3) In some plants and animals, neocentromere activity appears at subtelomeric heterochromatin during meiosis (reviewed in Puertas and Villasante 2013).
4) The evolutionary history of chromosome 3 in primates shows at least three examples of telomere–centromere functional interchange (Ventura et al. 2004). Similarly, other telomere-to-centromere conversions have been described after the comparative analysis of eight mammalian genomes (Murphy et al. 2005). Because the subtelomeric repeats could have a role in these conversions, this chromosomal behavior could be due to the ancestral centromeric competence of a telomeric region.
Similarly, if primitive centromeres began at DSBs, one could wonder whether the dynamic chromatin formed around breakage sites could have centromere-like features. Here, too, there are results in favor of this consideration.
1) It has been shown that the centromeric proteins CENP-A, CENP-N, CENP-T, and CENP-U are rapidly recruited to DSBs (Zeitlin et al. 2009) and has been hypothesized that, under certain circumstances, this recruitment could generate a neocentromere (Zeitlin et al. 2009).
2) Strikingly, it had been previously noticed that several human neocentromeres were located near breakpoints and had been hypothesized that these breaks could induce the emergence of neocentromeres (Ventura et al. 2003; Marshall et al. 2008).
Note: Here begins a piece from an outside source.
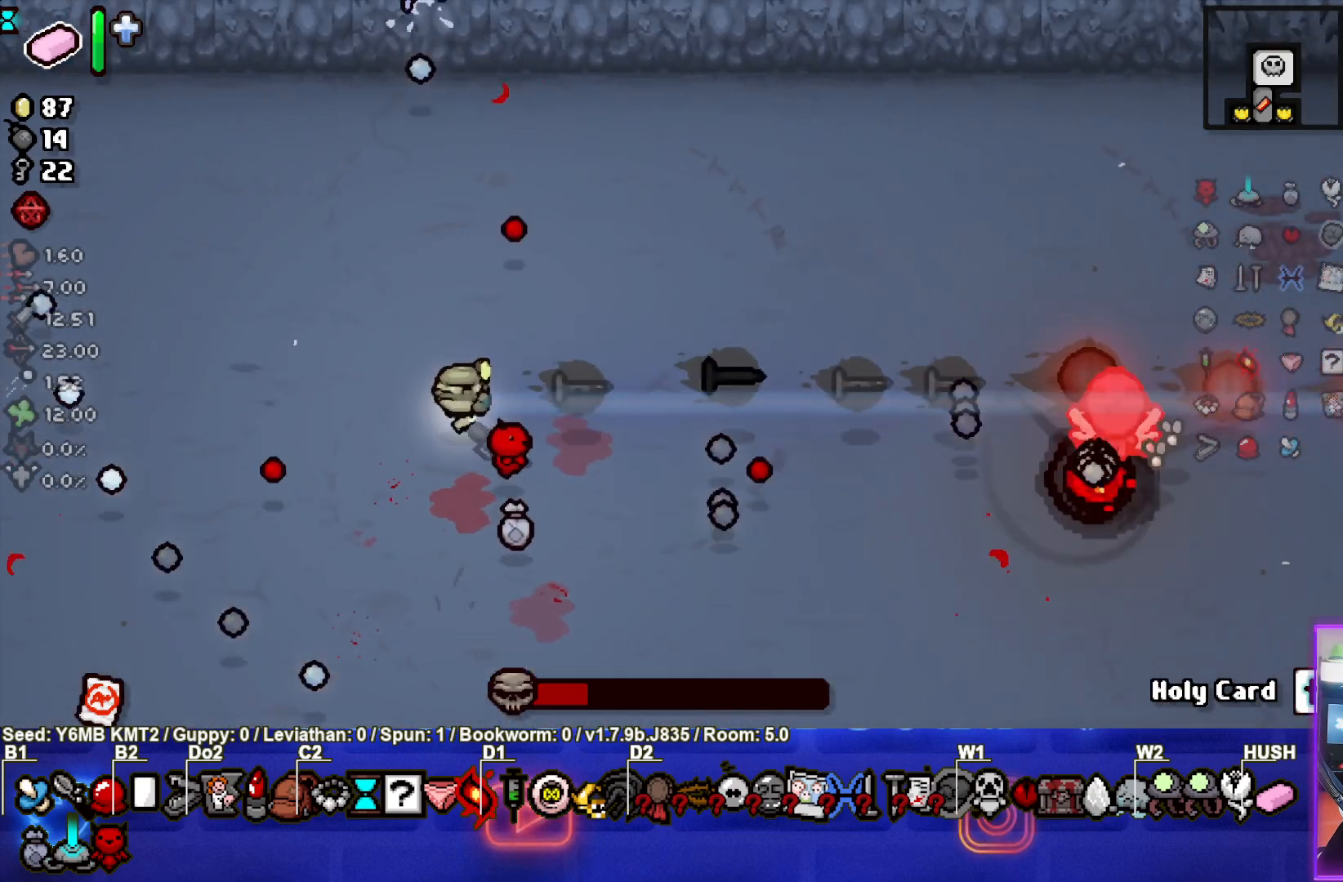
{"buttons": [], "left_stick": "center", "events": [[183, "CIRCLE", "up"], [183, "left_stick", "center"], [317, "left_stick", "up"], [483, "left_stick", "center"]]}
The previous hypothesis for the origin of the eukaryotic chromosome proposed that centromeres arose before telomeres and that probably evolved from the origin of replication region of the bacterial chromosome (Cavalier-Smith 1981). Recently, Cavalier-Smith (2010) has still suggested that centromeres arose first and has proposed that they originated from the partitioning locus, a region proximal to the bacterial origin of replication implicated in bacterial chromosome partitioning/segregation. But he did not say how the fragmented prokaryotic genome could give rise to a centromere on each nascent linear chromosome and what was the hypothetical process that led to the formation of regional centromeres containing repetitive DNA. In support of an ancestral regional centromere, a recent study in Saccharomyces cerevisiae has found centromere-like regions (without a specific DNA sequence) in close proximity to the native point centromere (Lefrançois et al. 2013). Because these small regions promote proper segregation, possibly through sequence-independent centromeric structures, they seem to be evolutionary remnants derived from a regional centromere rather than from a point centromere (Lefrançois et al. 2013).
To recapitulate, in this section, we have proposed that the origin of linear chromosomes (genomes in pieces) was a eukaryotic innovation generated by the mobilization of group II intron-derived retroelements as a response to endosymbiosis stress (McClintock 1984; Koonin 2011). Specifically, we have hypothesized that the repetitive capture of G/C strand biased non-LTR retrotransposons at the ends of DSBs gave rise to “proto-telomeres,” a primitive terminal heterochromatic structure with a dual function: end protection (telomeric function) and segregation (centromeric function) (fig. 1).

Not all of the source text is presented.